ATLANTA – Twelve times this season, Hunter Harvey has been asked to record at least four outs. And 12 times, he’s answered the call when the Nationals needed him to do it.
In many ways, that’s a win in itself.
Given his extensive injury history, Harvey has often been treated with kid gloves, held to one inning, prevented from pitching on consecutive days, anything to try to keep him from going back on the injured list again.
The Nats, though, have been more willing to ease off the reins this year. And for the most part, they’ve been rewarded for it.
Harvey will end the season healthy and productive. He missed a month in midsummer with a right elbow strain, but his willingness to speak up about it at the first sign of trouble perhaps allowed his IL stint to be as short as possible. And he hasn’t missed a beat since returning: In 17 appearances since Aug. 15, he’s got a 1.86 ERA, 21 strikeouts and only one walk.
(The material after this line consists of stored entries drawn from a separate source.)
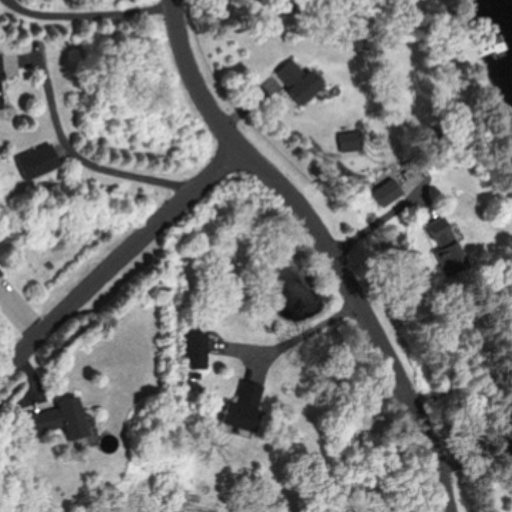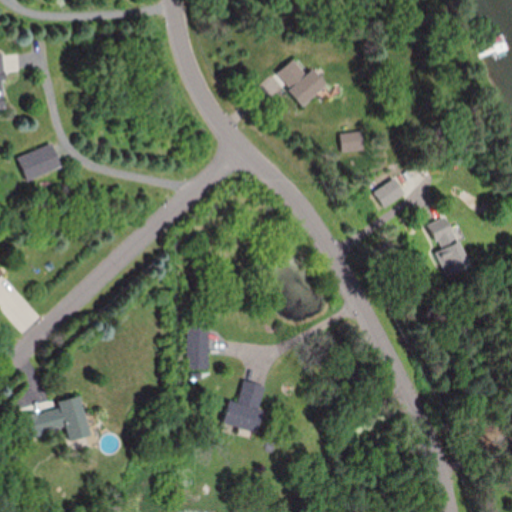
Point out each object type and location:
road: (92, 15)
building: (301, 82)
building: (2, 83)
building: (40, 161)
road: (89, 163)
road: (332, 241)
building: (447, 243)
road: (124, 260)
road: (297, 328)
building: (198, 352)
building: (246, 408)
building: (59, 417)
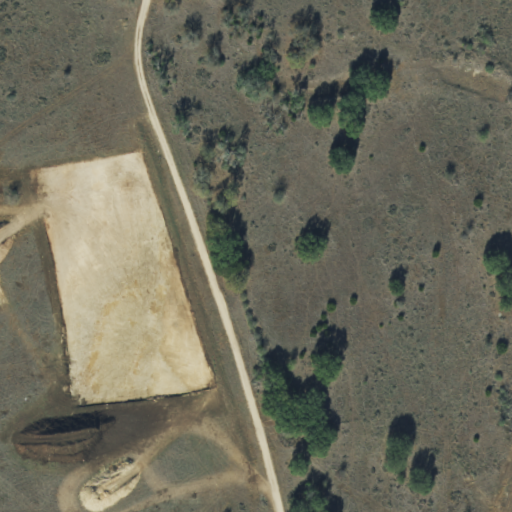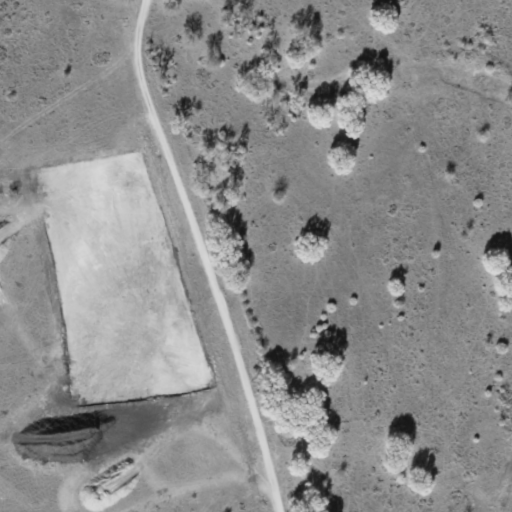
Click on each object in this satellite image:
road: (198, 257)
“That’s huge for me,” the 28-year-old said. “I wish I could’ve taken those 21 days away and stayed healthy the whole time; that would’ve been a big thing. But I’m happy with how everything went. Only missing 20 days this year is nice, compared with getting 60-day’d. It’s been fun.”
Harvey’s latest extended appearance came Friday night, when Davey Martinez brought him in with one out in the bottom of the seventh, watched him get out of that inning, then retake the mound in the eighth and get into trouble with two on and two out.
Martinez walked to the mound at that point, and with Harvey sitting on 30 pitches, it seemed a foregone conclusion a move was coming. Instead, Martinez talked to Harvey and left him in the game. One pitch later, he was out of the inning.
* Carter Kieboom’s three-run homer Friday night made for a nice moment, with dozens of friends and family members in attendance for the suburban Atlanta native’s performance.
That homer was Kieboom’s first in a month, his first since a stretch of three blasts in his first six games back from Triple-A Rochester. Overall, the offensive picture remains too familiar for the 2016 first-round pick, who is batting a mere .213 with six extra-base hits, 11 RBIs, 25 strikeouts, six walks and a .664 OPS in 25 games.
But if there’s been a silver lining to Kieboom’s month back in the big leagues, it’s this: His defense at third base has been very smooth, far improved from previous years.
Kieboom, originally drafted as a shortstop, never looked comfortable at third base in 2020 or 2021. Oftentimes, it looked like he was mentally going through a checklist every time he fielded a ball, reminding himself what his mechanics needed to look like each step of the way as he made a throw across the diamond.
That look has disappeared this season. After missing all of 2022 following Tommy John surgery on his elbow, Kieboom has made every play that’s come his way so far: He’s got zero errors in 41 defensive chances.
“I wouldn’t say it’s all the work I’ve put in on defense,” Kieboom said. “I think it’s just more of a different mindset, being relaxed and playing a bit more carefree out there on defense. I’m not trying to be some fundamentally sound and cookie-cutter all the time. I think the fundamentals will come into play just by working on them coming up through the minors. Now, it’s just time to go out and play. That’s what I’m trying to do right now.”